Let’s consider, for example, that it is market failure that drives multiple lending. Why else would clients borrow from two different providers? Two explanations emerge: the first is over-indebtedness. Borrowers who are experiencing difficulties servicing one loan, might borrow elsewhere to stay afloat. 
Equally, however, it could be be a rational response as they patch together financial solutions to meet their varied and unpredictable needs for lump sums. Where individual MFIs are over-cautious and limit risk by lending less than clients require, or where the market isn’t offering the right type of lump sums (which could be delivered through savings or insurance), in Cambodia, overstretched borrowers may default to taking more credit as new demands for cash arise, for example, following a health emergency.
The experience of one organisation, AMK, chronicled in our recent book, The Business of Doing Good, offers important insights. Since 2003, AMK has grown to become Cambodia’s market leader (in terms of client outreach), serving more than 360,000 clients in 80% of villages.
Of course, clients also bear responsibility for their decisions to take on debt. In the past, AMK sought to protect clients from bad decisions, and banned lending to Cambodians with outstanding loans from another source. Before Cambodia’s credit bureau was set up, AMK staff had relied on the honesty of borrowers (and their guarantors) to determine whether they had any other loans. When it opened, AMK found that around 20% of its clients were multiple borrowers.
The new data allowed the “one client, one loan” policy to be enforced more effectively.
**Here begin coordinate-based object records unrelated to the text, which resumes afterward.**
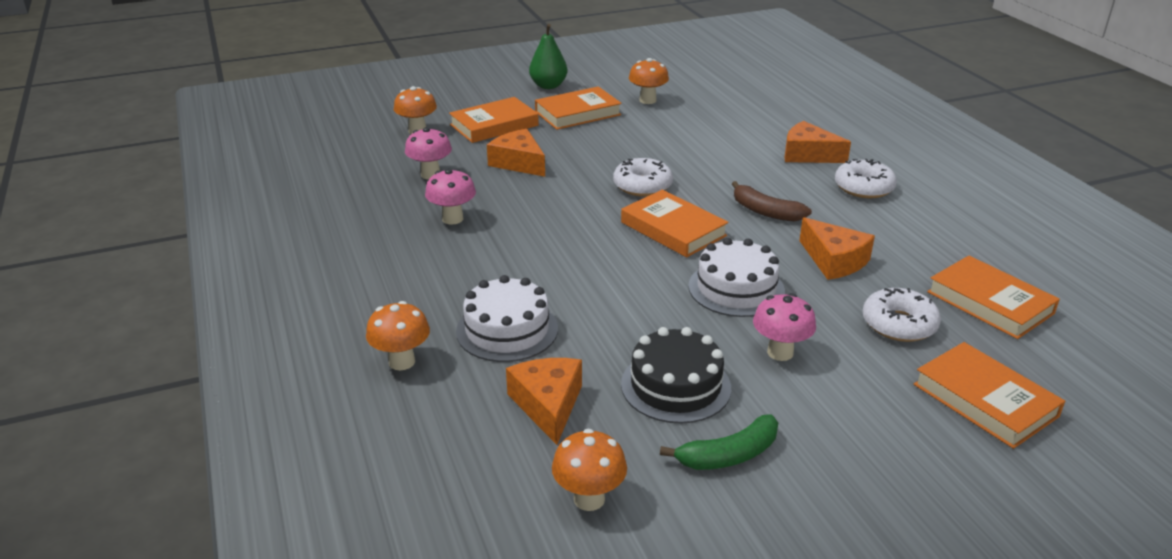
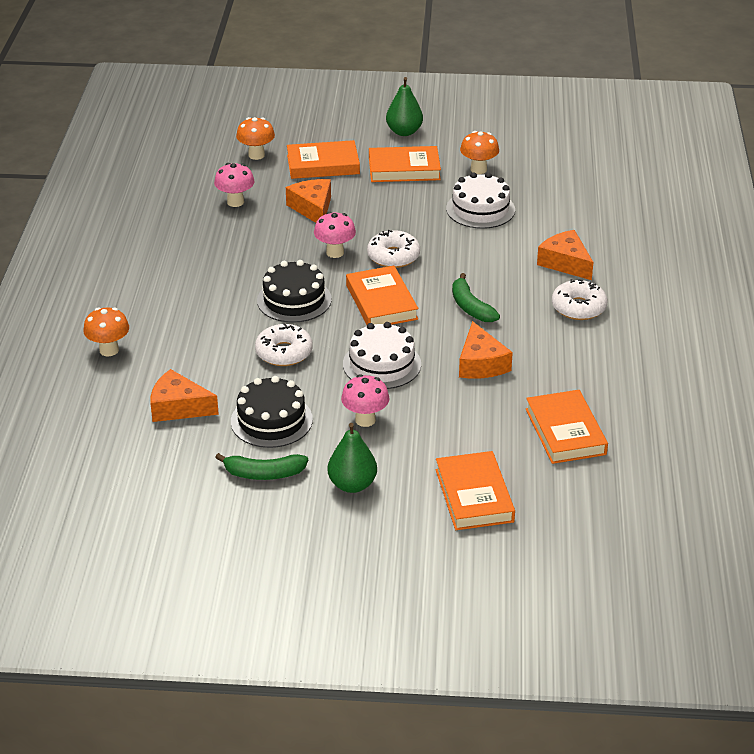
camera: 25 degrees right, 5 degrees up
(452, 219) = (222, 247): pink mushroom -> pink mushroom (335, 252)
(507, 330) = (193, 348): white cake -> white cake (480, 209)
(548, 405) = (178, 407): orange cheese -> orange cheese turned 90 degrees counterclockwise
(579, 250) = (294, 300): none -> black cake
(589, 499) = (156, 471): orange mushroom -> none
(765, 212) = (470, 307): brown banana -> green banana
(844, 433) = (352, 485): none -> green pear
(899, 324) = (474, 426): white donut -> white donut (284, 352)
But, with increasing competition and five or six institutions often lending in the same village, the number of loan applications rejected has risen – often from repeat clients. 
Now that they are familiar with credit, many Cambodians are more demanding. They are also able to pick and choose from lenders. How could AMK risk losing its clients or failure to grow in the name of avoiding over-indebtedness?
In response to this challenge, AMK has negotiated the difficult balance between institutional and clients’ needs. Instead of relaxing its multiple lending policy, management opted for “internal multiple lending” – reasoning that if a client needs more credit, it is much more preferable that they get it from AMK, with its strong commitment to client protection. This policy allows clients with a good track record to take an additional loan from AMK. Careful debt analysis enables AMK to distinguish between borrowers with a genuine need for additional capital, and those who may be struggling with existing debt.
Successful microfinance carefully balances its commercial and social motivations. Where concern arises around multiple lending and over-indebtedness, it is too simplistic to put it all down to profit-hungry MFIs recklessly lending to vulnerable clients who need regulatory protection. 
Microfinance should depend on three key variables: first, we need to know whether lenders are offering well-designed, well-managed, responsible products to the right clients. Secondly, in a buyer’s market, we need to respect clients’ right to make informed choices and support their capacity to do so. Finally, we need to recognise market imperfections and the risk of over-indebtedness, which is exacerbated by the ready availability of credit from multiple organisations. 
Regulation is important, but it should focus on ensuring that MFIs assess client capacity to repay and utilise credit bureau data on clients’ existing debt, rather than imposing arbitrary caps on the number of loans.